Retailers need to talk to their customers, says research

While three-quarters of retailers know they need to focus on their customers to drive profitability, a new report from LCP Consulting finds only 39% of retailers are actually talking to customers about their needs.

The report, ‘Integrating the retail supply chain’, warned retailers need to speak with customers to understand their needs in an ever-demanding retail environment where customer expectations around service and delivery are higher than ever.

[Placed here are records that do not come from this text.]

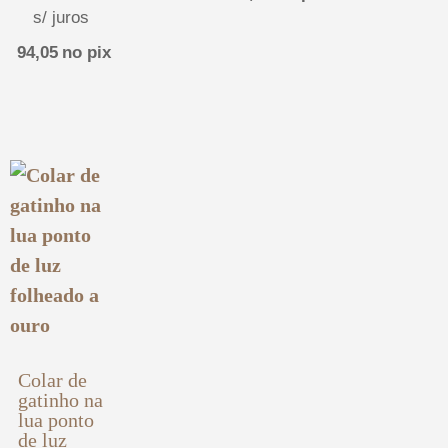
s/ juros
94,05
no pix
Colar de
gatinho na
lua ponto
de luz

“Customer expectations have been evolving at a rapid pace and you must keep up with these changes,” said Simon Ratcliffe, infrastructure director at Fat Face, who was interviewed for the LCP report. “It is important for retailers to genuinely understand their customer expectations, or the customers they are trying to capture. At Fat Face, we are just as interested in the 85% who don’t buy from us.”

Ratcliffe said the retailer’s service around returns is very important to its brand perception. “A poor service has a significant impact on the proposition of your business. Your returns service speed is very important to the customer (i.e. giving people their money back). Our view is that store returns generates additional footfall and a chance of selling them something else.”

Stuart Higgins, retail partner at LCP Consulting, added: “How can retailers hope to truly understand their customer needs and expectations, and respond with appropriate service models, if they are developing their entire customer understanding without looking outside the business’ existing knowledge base? There is a major risk in defining a customer offering based on an internal perspective of the customer, as it then becomes a self-fulfilling prophecy.”

Leave the herd behind

The report also found that retailers are stepping back from the strategy of matching the service offer of their competitors, noting that the pioneers in retail technology, are twice as likely to deeply analyse customers data (76%), compared to followers of technology (32%).

Ratcliffe commented: “There are concerns at an industry level about fulfilment and there is concern about offering so many of these services at a loss. I doubt whether that tide can be pushed back as the base hygiene standards have risen. That’s just evolution, that’s how it is now – what is to change is to get smarter on the choices offered and to lower the cost of delivery.

“We are product differentiated – your product had better be good. Make your strategic choice – don’t be all things to all people.”

The report interviewed over 100 retailers in the UK and US, including FatFace, Aldi and The White Company, to understand how retailers are interacting with customers.

Phil Clarke, COO at The White Company, insisted the retailer thinks of technology hand-in-hand with its customers.

“Retailers have to be very focussed on their technology for today and into the future,” he said. “Customers are increasingly demanding of the delivery to their homes. When we think of technology, we first think of what is important to our customers – now and in the future.”